Background

Fasciolopsis buski (Lankester, 1857) Looss, 1899, the iconic species of the genus Fasciolopsis, is the etiological agent of fasciolopsiasis of many mammals, such as humans, pigs, monkeys, dogs and rabbits [1]. Known as the giant intestinal fluke [2], F. buski is one of the largest digeneans that infect humans worldwide [3] and is largely confined to Asian countries [46], including China [7]. The infection with F. buski occurs through the consumption of raw or insufficiently cooked aquatic food contaminated with the metacercariae [8, 9]. Fasciolopsis buski is also found in co-infection with other soil-transmitted helminths [8] especially trematodes [10]. Fasciolopsiasis may present with moderate and heavy infection in the digestive tract [11], sometimes even followed by various complications such as acute kidney injury [12], decrease of the host immune system [13], and death [6, 1315], leading to significant losses and public health issues in endemic areas [16, 17].

Despite the severe damage and morbidity [18] caused by F. buski, molecular research on this species has not attracted enough attention.
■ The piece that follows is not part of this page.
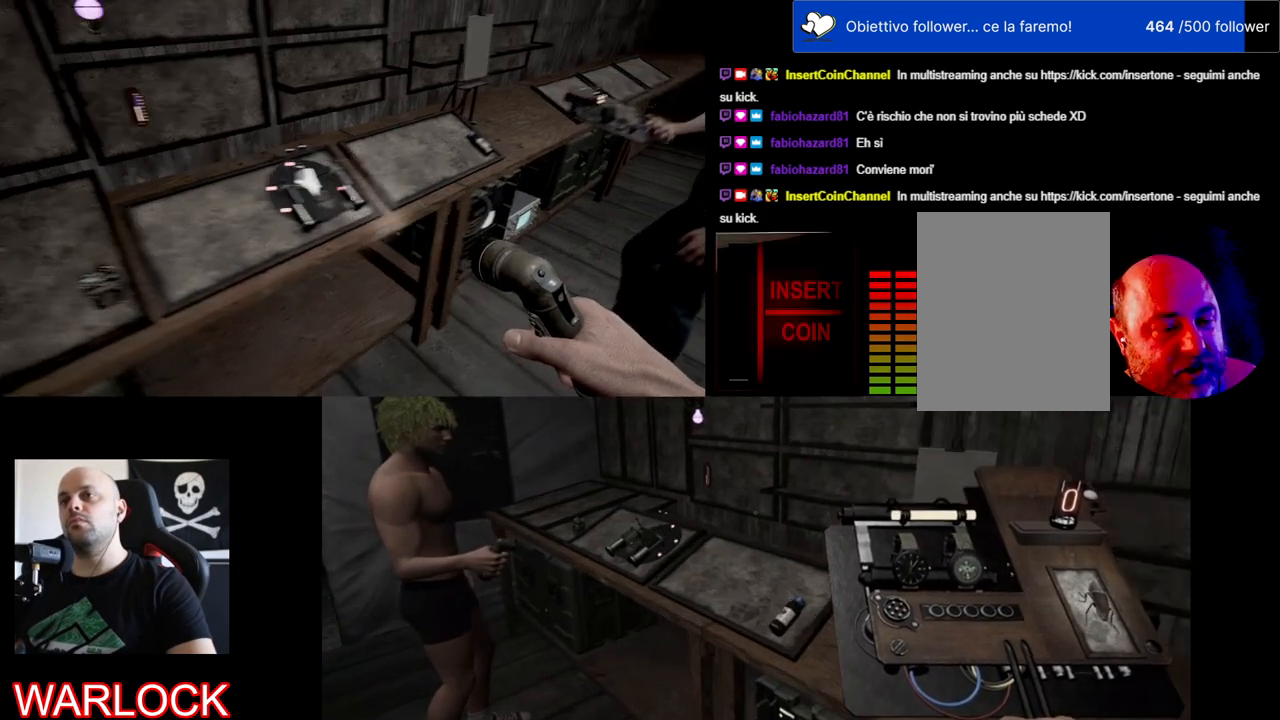
{"keys": [], "mouse": [], "events": [[217, "w", "up"], [234, "d", "up"]]}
Incomplete sequences of the first and the second internal transcribed spacer (ITS-1 and ITS-2) regions of nuclear ribosomal DNA (rDNA) of F. buski were determined and deposited [15, 19]; however, the ITS-2 sequences of isolates of F. buski from India and Vietnam differ by 6.7% [18], a divergence that is much larger than that between Fasciola hepatica and Fasciola gigantica (1.7%) [20]. Meanwhile, as the complete mitochondrial (mt) genome sequence of F. buski from India has been decoded [21], we have noticed that the sequence difference in the nicotinamide dehydrogenase subunit 1 (nad1) gene between the F. buski isolates from India and Vietnam is 17.7%, which is higher than that between Fascioloides magna and Fa. hepatica (15%) [22]. Still, no information exists to illustrate the relationships between isolates of F. buski from India, Vietnam and mainland China, and none of the publications have explained the sequence discrepancies among these F. buski isolates.

The accurate identification of trematode species is relevant in relation to better understand their biology, epidemiology and ecology, and has implications for the diagnosis of infections. Genetic markers in mtDNA and rDNA have been proven effective for identifying trematode species [23, 24] that cannot be differentiated by morphological analysis, including flukes in the family Fasciolidae [10]. Here, we determined the sequences of the complete mt genome and ITS-1, ITS-2 and partial 18S rDNA sequences of F. buski from China, and compared these with sequences derived from isolates from India and Vietnam to test the hypothesis that the isolate of F. buski sampled in China may represent a genetically distinct taxon from that sampled in India.

Methods

Sampling and DNA extraction

Four adult fluke specimens were obtained from intestine of naturally infected pigs from Jiangxi Province, China. These flukes were identified morphologically as F. buski according to the existing keys [25]. All worms were washed in 0.1 M phosphate-buffered saline (PBS), pH 7.2, fixed in 70% (v/v) ethanol and preserved at -20 °C. Total genomic DNA was extracted from individual F. buski specimens using sodium dodecyl sulfate (SDS)/proteinase K treatment [26] and column-purification (Wizard® SV Genomic DNA Purification System, Promega, Madison, USA), according to the manufacturer’s protocol.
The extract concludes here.